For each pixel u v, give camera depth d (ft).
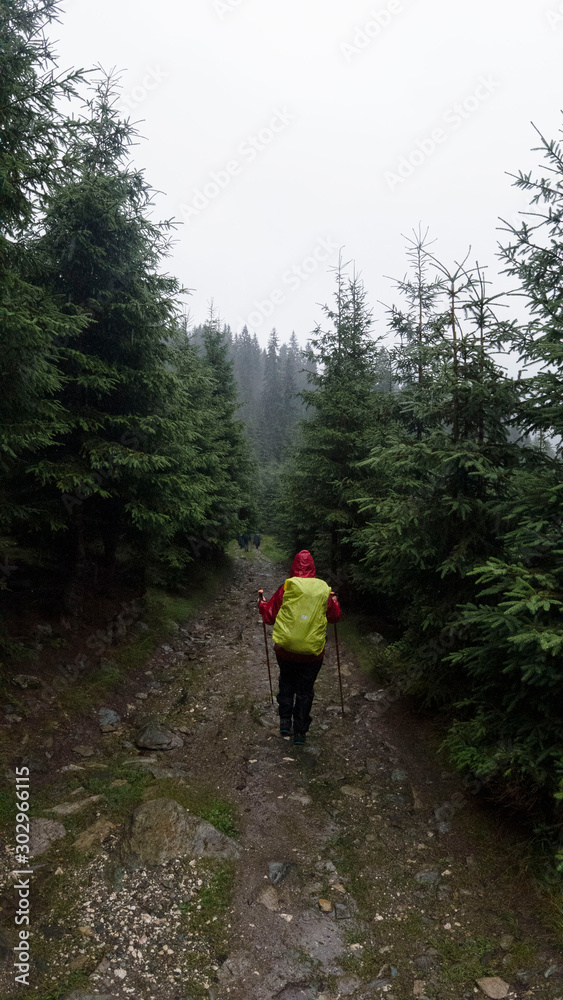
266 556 89.45
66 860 11.59
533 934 9.70
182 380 27.30
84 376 21.72
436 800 14.39
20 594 24.40
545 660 11.12
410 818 13.71
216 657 27.94
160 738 17.87
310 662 16.60
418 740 17.70
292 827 13.30
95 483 21.67
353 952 9.61
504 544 15.89
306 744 17.85
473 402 16.14
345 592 36.73
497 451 16.33
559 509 12.73
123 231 23.07
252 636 32.27
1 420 16.20
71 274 22.76
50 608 24.30
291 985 8.88
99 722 18.95
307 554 17.78
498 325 16.20
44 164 15.29
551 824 11.78
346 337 37.91
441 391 17.01
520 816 12.71
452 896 10.91
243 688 23.07
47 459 21.09
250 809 14.03
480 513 16.16
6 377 15.08
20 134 15.01
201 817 13.28
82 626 24.50
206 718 19.99
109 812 13.43
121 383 24.14
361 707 20.77
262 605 17.76
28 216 15.62
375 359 37.81
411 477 18.62
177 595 40.11
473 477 16.85
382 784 15.40
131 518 26.07
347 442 35.27
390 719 19.39
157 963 9.17
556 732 11.52
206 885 11.09
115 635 26.02
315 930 10.07
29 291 16.70
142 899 10.61
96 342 24.29
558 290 15.03
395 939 9.90
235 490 53.42
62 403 23.06
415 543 16.98
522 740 12.38
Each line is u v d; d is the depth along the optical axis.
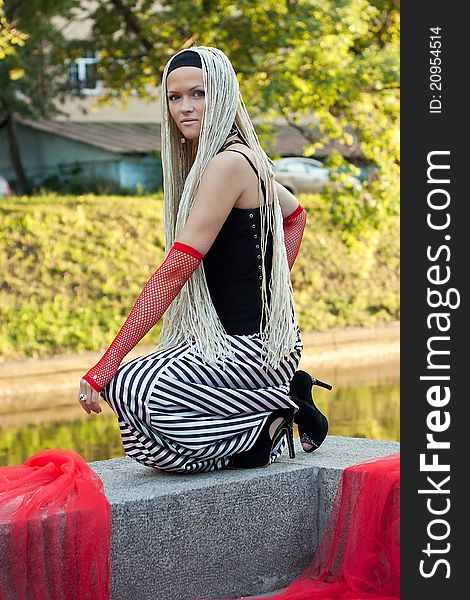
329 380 11.80
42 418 9.57
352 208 14.77
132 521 2.89
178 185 3.43
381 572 3.17
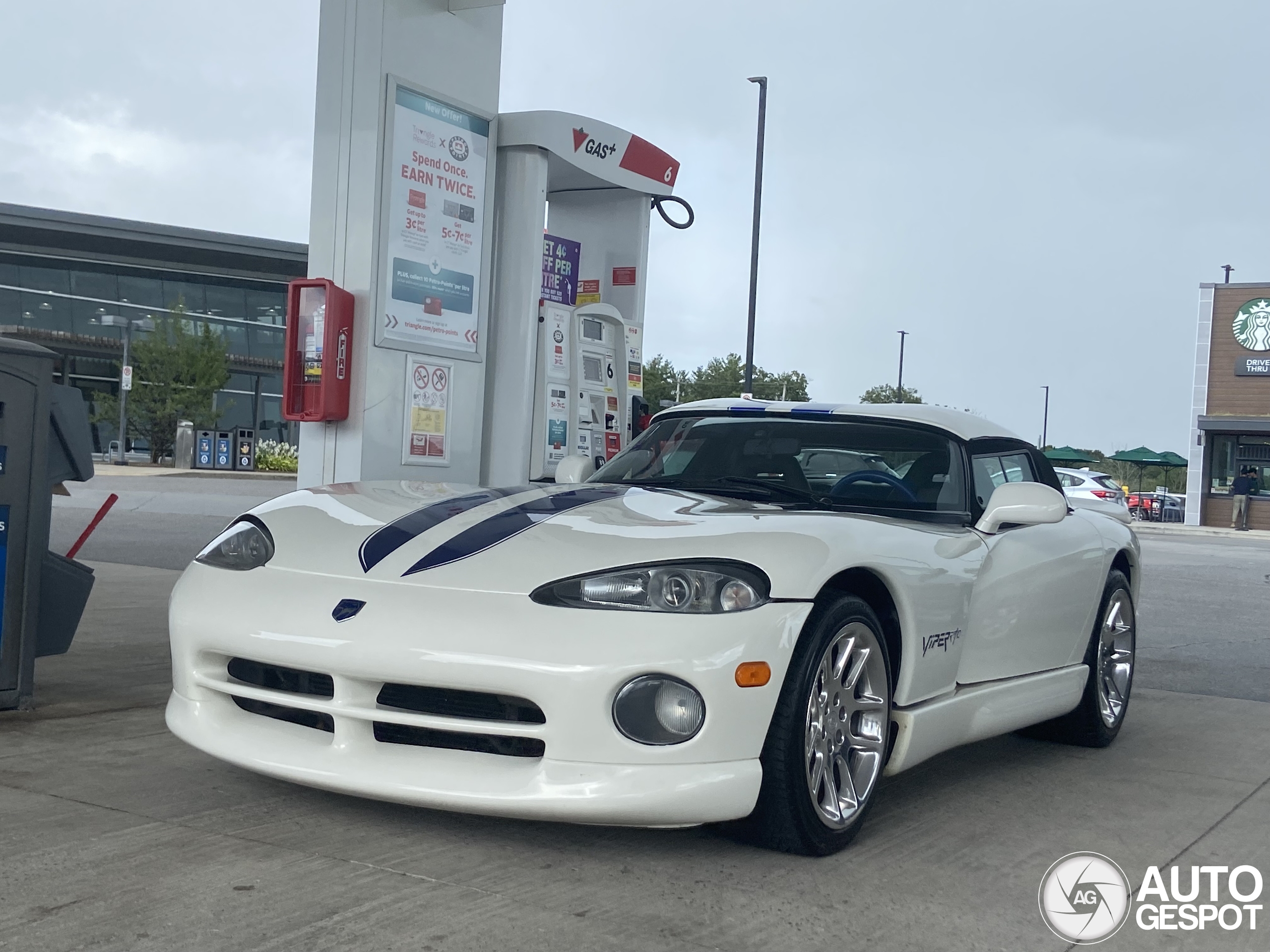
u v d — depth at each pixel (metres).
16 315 39.28
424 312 5.80
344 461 5.59
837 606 2.86
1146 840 3.17
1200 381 31.62
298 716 2.92
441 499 3.30
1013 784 3.78
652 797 2.56
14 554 3.92
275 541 3.06
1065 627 4.14
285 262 41.06
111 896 2.36
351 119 5.55
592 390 6.99
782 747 2.72
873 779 3.03
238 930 2.21
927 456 3.83
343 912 2.32
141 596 7.04
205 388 39.09
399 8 5.54
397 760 2.71
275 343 43.38
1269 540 25.05
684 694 2.61
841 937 2.36
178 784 3.17
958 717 3.43
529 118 6.25
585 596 2.65
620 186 7.06
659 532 2.88
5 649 3.92
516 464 6.38
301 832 2.81
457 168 5.93
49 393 3.96
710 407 4.19
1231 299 31.17
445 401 5.96
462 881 2.54
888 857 2.90
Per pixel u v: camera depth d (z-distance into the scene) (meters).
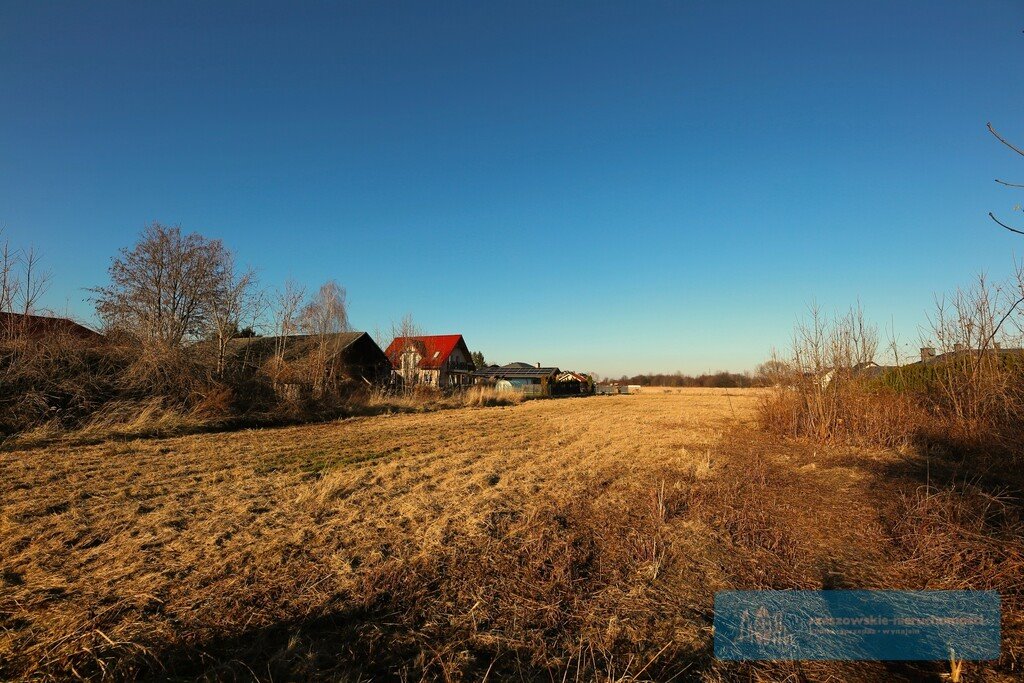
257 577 4.70
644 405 32.59
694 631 3.98
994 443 9.64
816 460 10.38
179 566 4.91
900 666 3.62
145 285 27.14
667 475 9.13
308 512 6.71
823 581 4.83
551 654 3.68
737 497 7.47
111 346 16.78
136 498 7.30
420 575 4.78
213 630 3.80
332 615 4.05
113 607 4.06
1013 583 4.56
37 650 3.48
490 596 4.44
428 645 3.71
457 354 52.25
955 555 5.00
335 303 31.61
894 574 4.96
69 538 5.63
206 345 20.08
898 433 11.61
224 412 16.34
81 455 10.49
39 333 15.34
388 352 35.88
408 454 11.27
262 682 3.22
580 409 27.70
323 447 12.17
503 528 6.16
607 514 6.77
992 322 11.06
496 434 15.13
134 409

• TASK GOAL:
Write out every record above exactly, leaving no picture in the result.

• RESPONSE:
For each pixel u v, give camera depth d (ft).
266 556 89.45
66 860 11.59
533 934 9.70
182 380 27.30
84 376 21.72
436 800 14.39
20 594 24.40
545 660 11.12
410 818 13.71
216 657 27.94
160 738 17.87
310 662 16.60
418 740 17.70
292 827 13.30
95 483 21.67
353 952 9.61
504 544 15.89
306 744 17.85
473 402 16.14
345 592 36.73
497 451 16.33
559 509 12.73
123 231 23.07
252 636 32.27
1 420 16.20
71 274 22.76
50 608 24.30
291 985 8.88
99 722 18.95
307 554 17.78
498 325 16.20
44 164 15.29
551 824 11.78
346 337 37.91
441 391 17.01
520 816 12.71
452 896 10.91
243 688 23.07
47 459 21.09
250 809 14.03
480 513 16.16
6 377 15.08
20 134 15.01
201 817 13.28
82 626 24.50
206 718 19.99
109 812 13.43
121 383 24.14
361 707 20.77
262 605 17.76
28 216 15.62
375 359 37.81
411 477 18.62
177 595 40.11
473 477 16.85
382 784 15.40
131 518 26.07
347 442 35.27
390 719 19.39
157 963 9.17
556 732 11.52
206 885 11.09
115 635 26.02
315 930 10.07
29 291 16.70
142 899 10.61
96 342 24.29
558 290 15.03
395 939 9.90
235 490 53.42
62 403 23.06
415 543 16.98
522 740 12.38
Each line is u v d; d is the depth along the optical axis.
329 380 11.80
42 418 9.57
352 208 14.77
132 521 2.89
178 185 3.43
381 572 3.17
u v d — depth at each pixel (metres).
16 315 39.28
424 312 5.80
344 461 5.59
837 606 2.86
1146 840 3.17
1200 381 31.62
298 716 2.92
441 499 3.30
1013 784 3.78
652 797 2.56
14 554 3.92
275 541 3.06
1065 627 4.14
285 262 41.06
111 896 2.36
351 119 5.55
592 390 6.99
782 747 2.72
873 779 3.03
238 930 2.21
927 456 3.83
343 912 2.32
141 596 7.04
205 388 39.09
399 8 5.54
397 760 2.71
275 343 43.38
1269 540 25.05
684 694 2.61
841 937 2.36
178 784 3.17
958 717 3.43
529 118 6.25
585 596 2.65
620 186 7.06
659 532 2.88
5 649 3.92
516 464 6.38
301 832 2.81
457 168 5.93
49 393 3.96
710 407 4.19
1231 299 31.17
445 401 5.96
462 881 2.54
888 857 2.90
Per pixel u v: camera depth d (z-distance into the scene) (meters).
257 577 4.70
644 405 32.59
694 631 3.98
994 443 9.64
816 460 10.38
179 566 4.91
900 666 3.62
145 285 27.14
667 475 9.13
308 512 6.71
823 581 4.83
551 654 3.68
737 497 7.47
111 346 16.78
136 498 7.30
420 575 4.78
213 630 3.80
332 615 4.05
113 607 4.06
1013 583 4.56
37 650 3.48
490 596 4.44
428 645 3.71
457 354 52.25
955 555 5.00
335 303 31.61
894 574 4.96
69 538 5.63
206 345 20.08
898 433 11.61
224 412 16.34
81 455 10.49
39 333 15.34
388 352 35.88
408 454 11.27
262 682 3.22
580 409 27.70
323 447 12.17
503 528 6.16
607 514 6.77
992 322 11.06
496 434 15.13
134 409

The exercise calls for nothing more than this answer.